Implementing such words is a bit messy at the moment as it requires using an API (that is, [comp/c/sexpr.fs]) that isn't documented or stable. Also, because of the way code generation works expressions used as arguments of a compile time function might generate spurious (but harmless) code. For example:

if (n < nbelem(a->b))

Will generate code for the "a->b" part (which by the way is generated only because of an underoptimization. Soon enough, this will not generate anything).

You can look at examples of such immediate words in [comp/c/lib.fs].

Symbols, types and macro visibility and lifetime

The C compiler creates four kinds of artifacts: types, symbols, constants, macros.

Types are what is created by "struct" and "typedef". Those artifacts bind a name to type information. Once they're created, the following C code can use these names to refer to these types.

Symbols are declarations of functions and variables stored in a particular place. A variable declared outside a function in a C unit is a global variable and generates a Forth word that acts like a "create" word: it yields the variable's address.

A function declaration also generates a Forth word that call into the generated function.

If you don't want to generate a Forth word for your declaration, begin the declaration with the "static" keyword. Then, the function or variable will only be available to C code.

Constants are what is created by #const and enum {}. They are not exposed as Forth words.

Macros are what is created by #define. They are not exposed as Forth words.

Except for base types (int, uint, etc.), all of those artifacts are cleared at the beginning of a "cc<<" call. Therefore, if you want to share structures and function prototype across separate C units, you have to put them in a separate header file and #include them.

Note that clearing occurs at the beginning of cc<<, allowing you to fiddle with your artifacts with Forth code after having parsed a C unit. You can also have C units share the same "universe" by loading them with ccc<< instead of cc<. The ":c" word doesn't clear anything either.

Creating a type doesn't create a Forth word, so by default, types are invisible to Forth. It is possible, however, to export a type to a Forth structure with ":export ( self -- )". This word generates fields [doc/usage/bind] for each of the struct's members. You'll typically want to wrap an :export into "struct[ ... ]struct". The code looks like this:

struct[ MyType " MyType" findType CType :export ]struct

After that, a "MyType" struct with the same fields as the C type is available to Forth.

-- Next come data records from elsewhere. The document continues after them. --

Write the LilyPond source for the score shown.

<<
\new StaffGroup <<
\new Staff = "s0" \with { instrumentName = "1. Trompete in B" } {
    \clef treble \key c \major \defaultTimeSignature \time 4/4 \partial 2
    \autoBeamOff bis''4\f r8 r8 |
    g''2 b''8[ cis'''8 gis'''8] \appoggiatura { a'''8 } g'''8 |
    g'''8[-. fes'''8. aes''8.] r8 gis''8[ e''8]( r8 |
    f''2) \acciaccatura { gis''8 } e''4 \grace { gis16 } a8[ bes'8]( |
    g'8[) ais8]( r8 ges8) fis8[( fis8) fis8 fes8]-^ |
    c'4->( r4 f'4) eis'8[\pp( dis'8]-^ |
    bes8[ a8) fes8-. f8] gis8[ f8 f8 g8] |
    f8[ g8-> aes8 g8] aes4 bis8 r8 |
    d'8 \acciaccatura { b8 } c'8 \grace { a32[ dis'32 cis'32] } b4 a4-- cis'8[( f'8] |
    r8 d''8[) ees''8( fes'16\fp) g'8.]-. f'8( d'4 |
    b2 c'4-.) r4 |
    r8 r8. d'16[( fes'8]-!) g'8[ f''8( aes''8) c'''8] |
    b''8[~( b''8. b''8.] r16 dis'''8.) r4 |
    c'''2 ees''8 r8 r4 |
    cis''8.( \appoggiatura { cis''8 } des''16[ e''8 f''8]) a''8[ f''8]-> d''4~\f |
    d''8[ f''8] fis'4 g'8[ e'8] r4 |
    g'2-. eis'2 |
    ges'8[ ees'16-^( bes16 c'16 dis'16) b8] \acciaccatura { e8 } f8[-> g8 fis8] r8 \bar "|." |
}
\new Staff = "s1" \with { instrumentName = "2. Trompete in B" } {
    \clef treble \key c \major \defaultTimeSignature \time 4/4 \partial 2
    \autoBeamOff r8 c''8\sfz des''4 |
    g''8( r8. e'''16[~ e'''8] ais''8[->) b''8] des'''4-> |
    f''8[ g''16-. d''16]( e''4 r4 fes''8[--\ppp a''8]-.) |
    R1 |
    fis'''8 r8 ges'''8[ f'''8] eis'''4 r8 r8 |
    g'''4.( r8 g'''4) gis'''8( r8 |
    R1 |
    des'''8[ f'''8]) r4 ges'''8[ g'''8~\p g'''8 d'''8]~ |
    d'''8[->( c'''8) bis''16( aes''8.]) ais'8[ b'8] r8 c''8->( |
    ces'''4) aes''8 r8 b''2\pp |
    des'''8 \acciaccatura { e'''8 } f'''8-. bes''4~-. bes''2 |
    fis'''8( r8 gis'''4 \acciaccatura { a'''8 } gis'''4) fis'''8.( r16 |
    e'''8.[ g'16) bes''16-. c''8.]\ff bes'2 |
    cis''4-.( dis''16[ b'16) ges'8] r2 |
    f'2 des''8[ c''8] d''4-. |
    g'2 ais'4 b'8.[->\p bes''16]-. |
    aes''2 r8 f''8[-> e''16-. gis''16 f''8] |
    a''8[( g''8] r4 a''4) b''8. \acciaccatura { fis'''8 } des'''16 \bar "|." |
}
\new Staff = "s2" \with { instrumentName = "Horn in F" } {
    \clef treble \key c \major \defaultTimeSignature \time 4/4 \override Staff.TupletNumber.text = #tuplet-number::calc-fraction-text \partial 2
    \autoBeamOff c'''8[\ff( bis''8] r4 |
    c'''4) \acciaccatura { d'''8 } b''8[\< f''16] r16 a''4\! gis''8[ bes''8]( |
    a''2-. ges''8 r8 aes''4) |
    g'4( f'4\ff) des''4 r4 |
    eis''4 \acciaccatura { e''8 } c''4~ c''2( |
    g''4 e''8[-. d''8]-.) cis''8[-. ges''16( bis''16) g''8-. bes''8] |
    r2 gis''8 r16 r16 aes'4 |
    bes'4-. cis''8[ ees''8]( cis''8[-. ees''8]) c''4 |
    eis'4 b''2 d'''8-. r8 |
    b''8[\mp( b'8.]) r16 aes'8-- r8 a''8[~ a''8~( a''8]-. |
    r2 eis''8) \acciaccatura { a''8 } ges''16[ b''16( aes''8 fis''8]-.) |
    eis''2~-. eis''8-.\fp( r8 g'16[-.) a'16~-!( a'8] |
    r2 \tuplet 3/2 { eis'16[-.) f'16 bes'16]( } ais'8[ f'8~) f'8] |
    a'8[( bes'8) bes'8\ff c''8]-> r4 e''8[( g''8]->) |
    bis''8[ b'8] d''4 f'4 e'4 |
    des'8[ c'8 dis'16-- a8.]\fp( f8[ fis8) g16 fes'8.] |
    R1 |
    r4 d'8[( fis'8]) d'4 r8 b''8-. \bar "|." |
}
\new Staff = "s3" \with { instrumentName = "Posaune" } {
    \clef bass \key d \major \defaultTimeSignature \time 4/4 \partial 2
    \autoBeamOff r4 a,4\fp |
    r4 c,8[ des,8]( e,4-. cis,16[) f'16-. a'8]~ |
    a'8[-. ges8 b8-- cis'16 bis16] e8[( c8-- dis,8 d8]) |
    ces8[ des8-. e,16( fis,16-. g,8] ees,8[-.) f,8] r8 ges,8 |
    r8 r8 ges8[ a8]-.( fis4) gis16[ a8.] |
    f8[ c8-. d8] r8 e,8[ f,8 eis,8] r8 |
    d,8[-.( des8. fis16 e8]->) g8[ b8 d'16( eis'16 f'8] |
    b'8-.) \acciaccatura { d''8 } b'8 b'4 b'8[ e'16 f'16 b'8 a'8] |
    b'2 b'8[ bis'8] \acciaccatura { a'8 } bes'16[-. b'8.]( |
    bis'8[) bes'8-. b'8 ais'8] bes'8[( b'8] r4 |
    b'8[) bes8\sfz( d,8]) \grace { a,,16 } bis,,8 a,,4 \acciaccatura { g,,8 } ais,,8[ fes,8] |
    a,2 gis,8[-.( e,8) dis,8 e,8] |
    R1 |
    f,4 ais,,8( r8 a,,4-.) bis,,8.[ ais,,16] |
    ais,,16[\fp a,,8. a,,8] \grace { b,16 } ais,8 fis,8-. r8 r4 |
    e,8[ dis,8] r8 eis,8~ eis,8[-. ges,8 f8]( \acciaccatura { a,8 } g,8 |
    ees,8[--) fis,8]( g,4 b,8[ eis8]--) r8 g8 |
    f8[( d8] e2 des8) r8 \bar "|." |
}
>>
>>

Symbols declared in function bodies are local variables and are cleared at the end of the function body. During lookup, they are searched before all global symbols, so a global symbol cannot shadow a local one.

Speed considerations

This C compiler is a simple one. It doesn't try to second guess the code you write, so the binary code it will generate is rather predictable. It does resolve constant expressions at compile time, but it doesn't do the more complex "0 + a = a", "1 * a = a" analysis. This means that some C idioms will generate inefficient code.

For example, "i++" is inherently slower than "++i" because a copy of "i" has to be kept in register before the increase is done. If you don't need the result of the expression, the first form is wasteful.

List of known idioms and their faster replacement:

"i++;" --> "++i;"
"a = b + c; return a + d;" --> "return b + c + d;"
"if (x==0)" --> "if (x)"
"1 + x + 2" --> "x + 1 + 2"

It's a good idea to keep those idioms in mind, but it's not worth going over the top either. The penalties are small.